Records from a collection
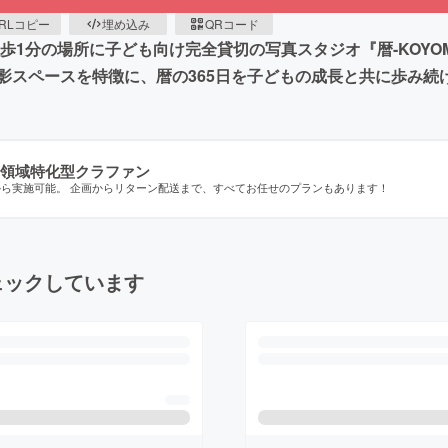
RLコピー
埋め込み
QRコード
歩1分の場所に子ども向け完全貸切の写真スタジオ『暦-KOYO
影スペースを特徴に、暦の365日を子どもの成長と共に歩み続
領域特化型クラファン
から実施可能。 企画からリターン配送まで、すべてお任せのプランもあります！
ェックしています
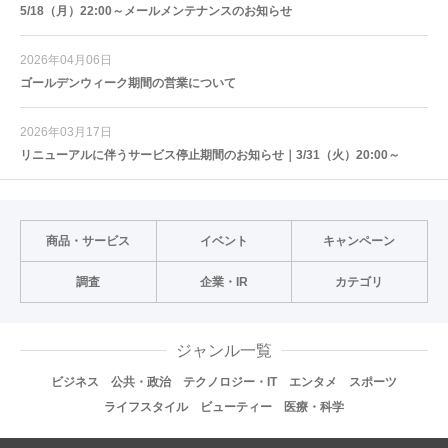
5/18（月）22:00～メールメンテナンスのお知らせ
2026年04月06日
ゴールデンウィーク期間の営業について
2026年03月17日
リニューアルに伴うサービス停止期間のお知らせ｜3/31（火）20:00～
商品・サービス
イベント
キャンペーン
調査
企業・IR
カテゴリ
ジャンル一覧
ビジネス
公共・政治
テクノロジー・IT
エンタメ
スポーツ
ライフスタイル
ビューティー
医療・科学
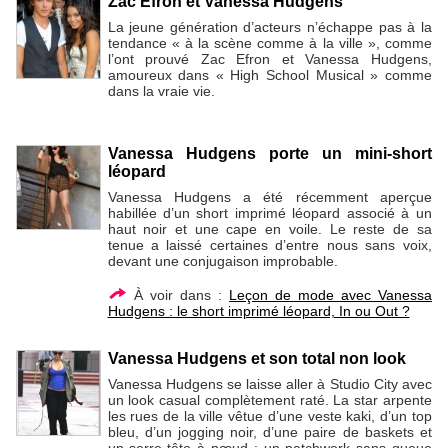
Zac Efron et Vanessa Hudgens
La jeune génération d’acteurs n’échappe pas à la
tendance « à la scène comme à la ville », comme
l’ont prouvé Zac Efron et Vanessa Hudgens,
amoureux dans « High School Musical » comme
dans la vraie vie.
Vanessa Hudgens porte un mini-short
léopard
Vanessa Hudgens a été récemment aperçue
habillée d’un short imprimé léopard associé à un
haut noir et une cape en voile. Le reste de sa
tenue a laissé certaines d’entre nous sans voix,
devant une conjugaison improbable.
À voir dans :
Leçon de mode avec Vanessa
Hudgens : le short imprimé léopard, In ou Out ?
Vanessa Hudgens et son total non look
Vanessa Hudgens se laisse aller à Studio City avec
un look casual complètement raté. La star arpente
les rues de la ville vêtue d’une veste kaki, d’un top
bleu, d’un jogging noir, d’une paire de baskets et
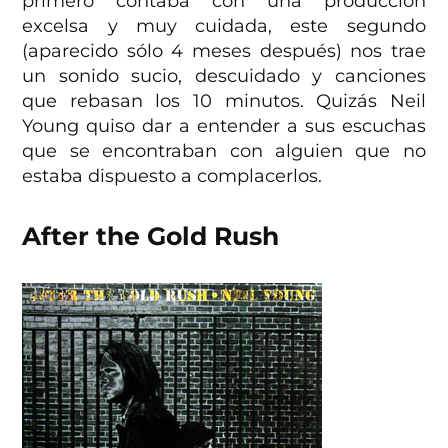
primero contaba con una producción
excelsa y muy cuidada, este segundo
(aparecido sólo 4 meses después) nos trae
un sonido sucio, descuidado y canciones
que rebasan los 10 minutos. Quizás Neil
Young quiso dar a entender a sus escuchas
que se encontraban con alguien que no
estaba dispuesto a complacerlos.
After the Gold Rush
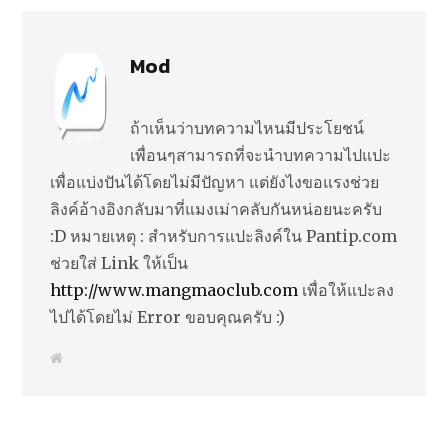
Mod
ถ้าเห็นว่าบทความไหนมีประโยชน์
เพื่อนๆสามารถที่จะนำบทความไปแปะ
เพื่อแบ่งปันได้โดยไม่มีปัญหา แต่ยังไงขอแรงช่วย
ลิงค์อ้างอิงกลับมาที่แมงเม่าคลับกันหน่อยนะครับ
:D หมายเหตุ : สำหรับการแปะลิงค์ใน Pantip.com
ช่วยใส่ Link ให้เป็น
http://www.mangmaoclub.com
เพื่อให้แปะลง
ไปได้โดยไม่ Error ขอบคุณครับ :)
W
e
b
s
i
t
e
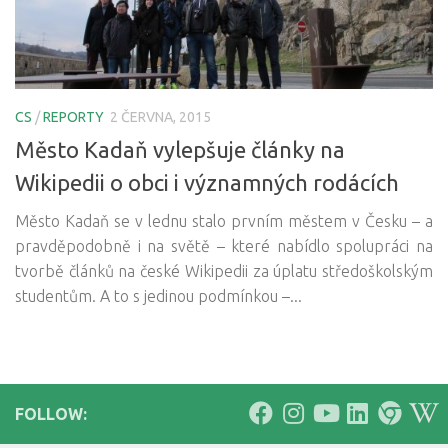
CS
/
REPORTY
2 ČERVNA, 2015
Město Kadaň vylepšuje články na
Wikipedii o obci i významných rodácích
Město Kadaň se v lednu stalo prvním městem v Česku – a
pravděpodobně i na světě – které nabídlo spolupráci na
tvorbě článků na české Wikipedii za úplatu středoškolským
studentům. A to s jedinou podmínkou –...
FOLLOW:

What to produce -
Please find each line above that contains the word "imprimé" and copy those lines out.

Your solution -
habillée d’un short imprimé léopard associé à un
Hudgens : le short imprimé léopard, In ou Out ?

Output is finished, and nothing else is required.